FRANKFORT —A new bill aimed to address Kentucky’s health care worker shortage is on the move. The House Health Services Committee approved House Bill 200 on Thursday.

The bill’s primary sponsor, Rep. Ken Fleming, R-Louisville, said the bill would enable the Council on Postsecondary Education (CPE), health care programs and health care providers and facilities to match public and private dollars to award scholarships to eligible students. The fund would be called the Kentucky Health Care Workforce Investment Fund.

“We’ve worked very diligently in terms of trying to get something really innovative to address what I think the two main challenges we have in this Commonwealth: education workforce and health care workforce,” Fleming said.
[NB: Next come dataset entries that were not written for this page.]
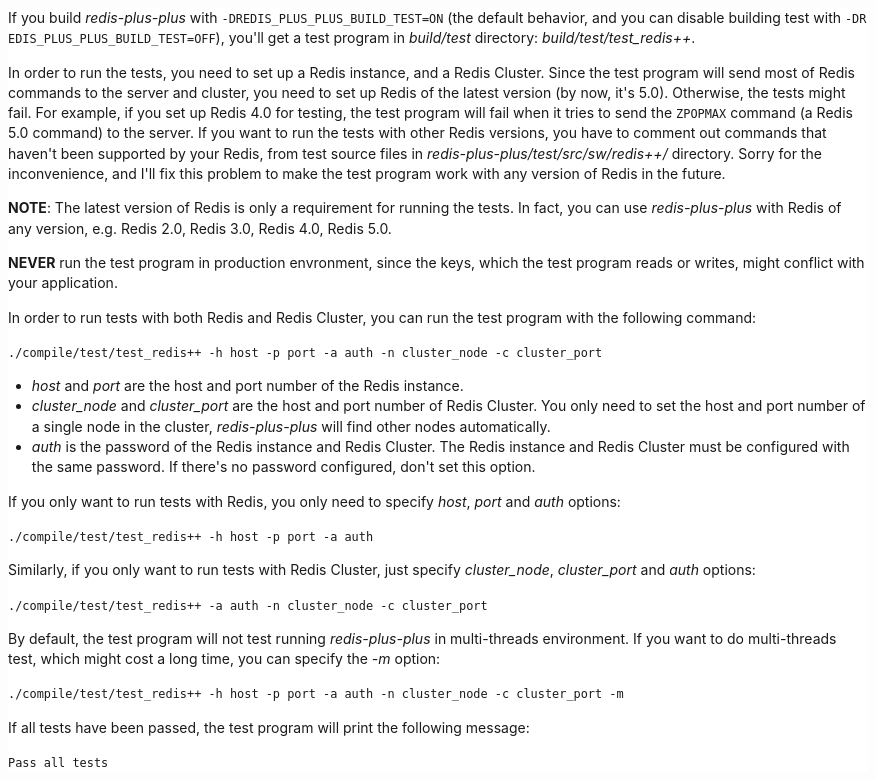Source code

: If you build *redis-plus-plus* with `-DREDIS_PLUS_PLUS_BUILD_TEST=ON` (the default behavior, and you can disable building test with `-DREDIS_PLUS_PLUS_BUILD_TEST=OFF`), you'll get a test program in *build/test* directory: *build/test/test_redis++*.

In order to run the tests, you need to set up a Redis instance, and a Redis Cluster. Since the test program will send most of Redis commands to the server and cluster, you need to set up Redis of the latest version (by now, it's 5.0). Otherwise, the tests might fail. For example, if you set up Redis 4.0 for testing, the test program will fail when it tries to send the `ZPOPMAX` command (a Redis 5.0 command) to the server. If you want to run the tests with other Redis versions, you have to comment out commands that haven't been supported by your Redis, from test source files in *redis-plus-plus/test/src/sw/redis++/* directory. Sorry for the inconvenience, and I'll fix this problem to make the test program work with any version of Redis in the future.

**NOTE**: The latest version of Redis is only a requirement for running the tests. In fact, you can use *redis-plus-plus* with Redis of any version, e.g. Redis 2.0, Redis 3.0, Redis 4.0, Redis 5.0.

**NEVER** run the test program in production envronment, since the keys, which the test program reads or writes, might conflict with your application.

In order to run tests with both Redis and Redis Cluster, you can run the test program with the following command:

```
./compile/test/test_redis++ -h host -p port -a auth -n cluster_node -c cluster_port
```

- *host* and *port* are the host and port number of the Redis instance.
- *cluster_node* and *cluster_port* are the host and port number of Redis Cluster. You only need to set the host and port number of a single node in the cluster, *redis-plus-plus* will find other nodes automatically.
- *auth* is the password of the Redis instance and Redis Cluster. The Redis instance and Redis Cluster must be configured with the same password. If there's no password configured, don't set this option.

If you only want to run tests with Redis, you only need to specify *host*, *port* and *auth* options:

```
./compile/test/test_redis++ -h host -p port -a auth
```

Similarly, if you only want to run tests with Redis Cluster, just specify *cluster_node*, *cluster_port* and *auth* options:

```
./compile/test/test_redis++ -a auth -n cluster_node -c cluster_port
```

By default, the test program will not test running *redis-plus-plus* in multi-threads environment. If you want to do multi-threads test, which might cost a long time, you can specify the *-m* option:

```
./compile/test/test_redis++ -h host -p port -a auth -n cluster_node -c cluster_port -m
```

If all tests have been passed, the test program will print the following message:

```
Pass all tests
```
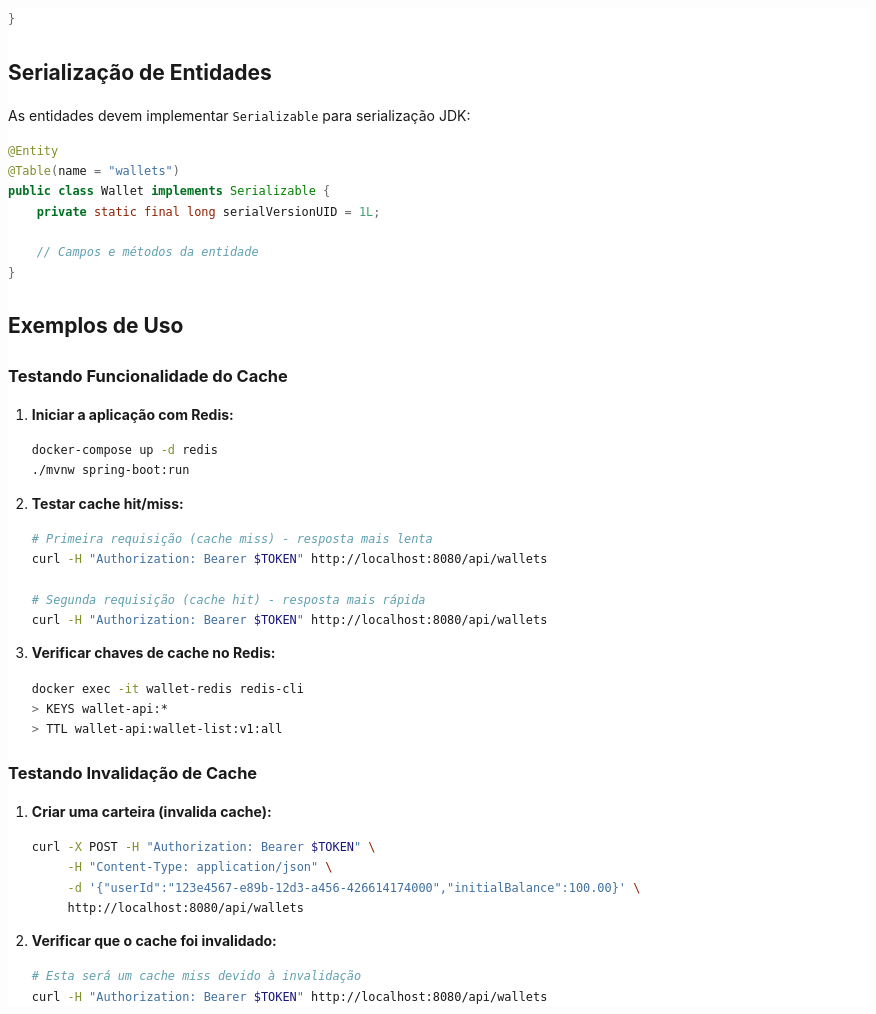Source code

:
 ```java
}
```

## Serialização de Entidades

As entidades devem implementar `Serializable` para serialização JDK:

```java
@Entity
@Table(name = "wallets")
public class Wallet implements Serializable {
    private static final long serialVersionUID = 1L;
    
    // Campos e métodos da entidade
}
```

## Exemplos de Uso

### Testando Funcionalidade do Cache

1. **Iniciar a aplicação com Redis:**
   ```bash
   docker-compose up -d redis
   ./mvnw spring-boot:run
   ```

2. **Testar cache hit/miss:**
   ```bash
   # Primeira requisição (cache miss) - resposta mais lenta
   curl -H "Authorization: Bearer $TOKEN" http://localhost:8080/api/wallets
   
   # Segunda requisição (cache hit) - resposta mais rápida
   curl -H "Authorization: Bearer $TOKEN" http://localhost:8080/api/wallets
   ```

3. **Verificar chaves de cache no Redis:**
   ```bash
   docker exec -it wallet-redis redis-cli
   > KEYS wallet-api:*
   > TTL wallet-api:wallet-list:v1:all
   ```

### Testando Invalidação de Cache

1. **Criar uma carteira (invalida cache):**
   ```bash
   curl -X POST -H "Authorization: Bearer $TOKEN" \
        -H "Content-Type: application/json" \
        -d '{"userId":"123e4567-e89b-12d3-a456-426614174000","initialBalance":100.00}' \
        http://localhost:8080/api/wallets
   ```

2. **Verificar que o cache foi invalidado:**
   ```bash
   # Esta será um cache miss devido à invalidação
   curl -H "Authorization: Bearer $TOKEN" http://localhost:8080/api/wallets
   ```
Nursing, nursing aide, mental health, social work and emergency medical services students would be eligible, with 65% of the fund being dedicated to scholarships.

“There is a significant need and deficiency in the eastern part of this state when it comes to EMS workers and so forth,” Fleming said.
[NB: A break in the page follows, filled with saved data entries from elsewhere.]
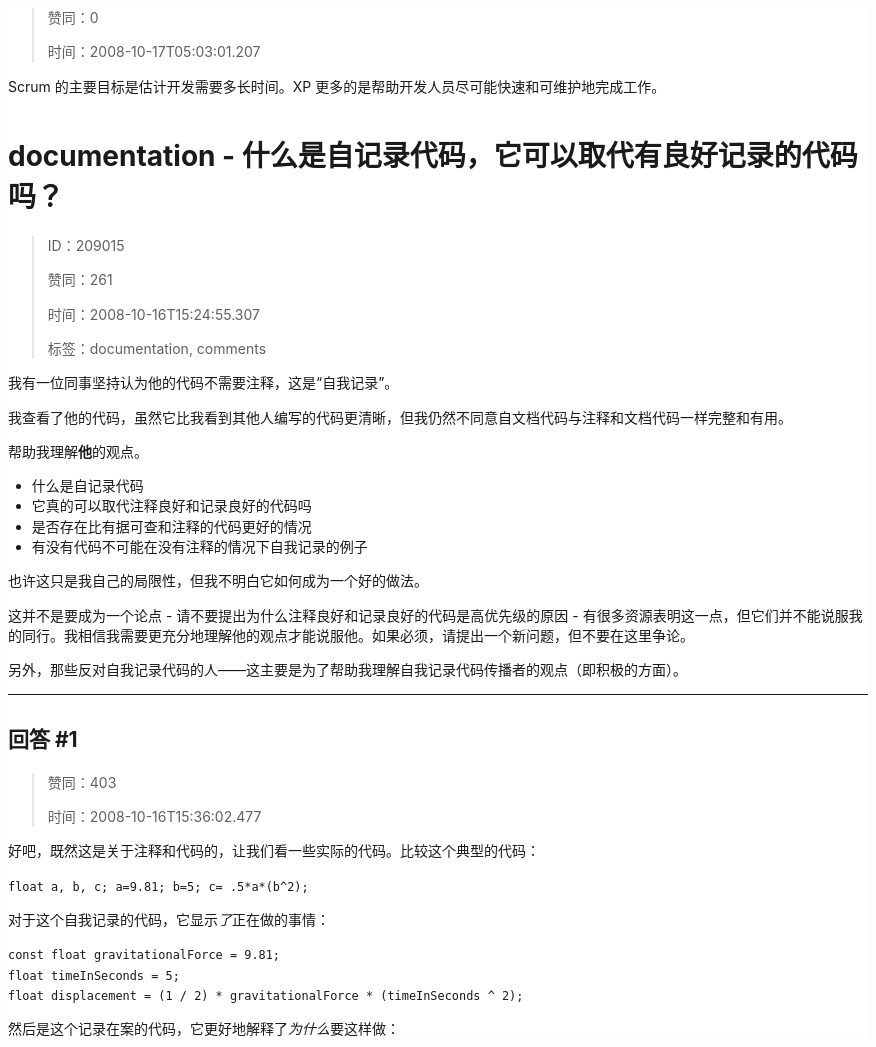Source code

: > 赞同：0
> 
> 时间：2008-10-17T05:03:01.207

Scrum 的主要目标是估计开发需要多长时间。XP 更多的是帮助开发人员尽可能快速和可维护地完成工作。

# documentation - 什么是自记录代码，它可以取代有良好记录的代码吗？

> ID：209015
> 
> 赞同：261
> 
> 时间：2008-10-16T15:24:55.307
> 
> 标签：documentation, comments

我有一位同事坚持认为他的代码不需要注释，这是“自我记录”。

我查看了他的代码，虽然它比我看到其他人编写的代码更清晰，但我仍然不同意自文档代码与注释和文档代码一样完整和有用。

帮助我理解**他**的观点。

*   什么是自记录代码
*   它真的可以取代注释良好和记录良好的代码吗
*   是否存在比有据可查和注释的代码更好的情况
*   有没有代码不可能在没有注释的情况下自我记录的例子

也许这只是我自己的局限性，但我不明白它如何成为一个好的做法。

这并不是要成为一个论点 - 请不要提出为什么注释良好和记录良好的代码是高优先级的原因 - 有很多资源表明这一点，但它们并不能说服我的同行。我相信我需要更充分地理解他的观点才能说服他。如果必须，请提出一个新问题，但不要在这里争论。

另外，那些反对自我记录代码的人——这主要是为了帮助我理解自我记录代码传播者的观点（即积极的方面）。

* * *

## 回答 #1

> 赞同：403
> 
> 时间：2008-10-16T15:36:02.477

好吧，既然这是关于注释和代码的，让我们看一些实际的代码。比较这个典型的代码：

```
float a, b, c; a=9.81; b=5; c= .5*a*(b^2); 
```

对于这个自我记录的代码，它显示*了*正在做的事情：

```
const float gravitationalForce = 9.81;
float timeInSeconds = 5;
float displacement = (1 / 2) * gravitationalForce * (timeInSeconds ^ 2); 
```

然后是这个记录在案的代码，它更好地解释了*为什么*要这样做：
Fleming said HB 200 will “kick start career paths for all Kentuckians interested in a health care career.”

CPE President Aaron Thompson testified alongside Fleming. He agreed there is a dire need in the Commonwealth for health care workers.

“We looked at predictive analytics and see that (the shortage) is going to grow, and if you look at prescriptive ways of handling this, I cannot think of a better legislative process than (HB 200),” Thompson said.

Betsy Johnson, president of the Kentucky Association of Health Care Facilities and the Kentucky Center for Assisted Living, said there are more than 700 open state registered nursing aide positions within the association’s member facilities. “Nurse aides are the backbone of long term care, so we appreciate Representative Fleming for including nurse aides in House Bill 200,” Johnson said.

Committee Chair Rep. Kimberly Poore Moser, R-Taylor Mill, said she believes HB 200 is a “smart way” to address the health care worker shortage issue.

“I agree that this increases the pipeline, the potential pipeline, for those health care workers,” she said.

HB 200 will now go before the full House after receiving approval from the House Health Services Committee by an 18-0 vote with one pass vote.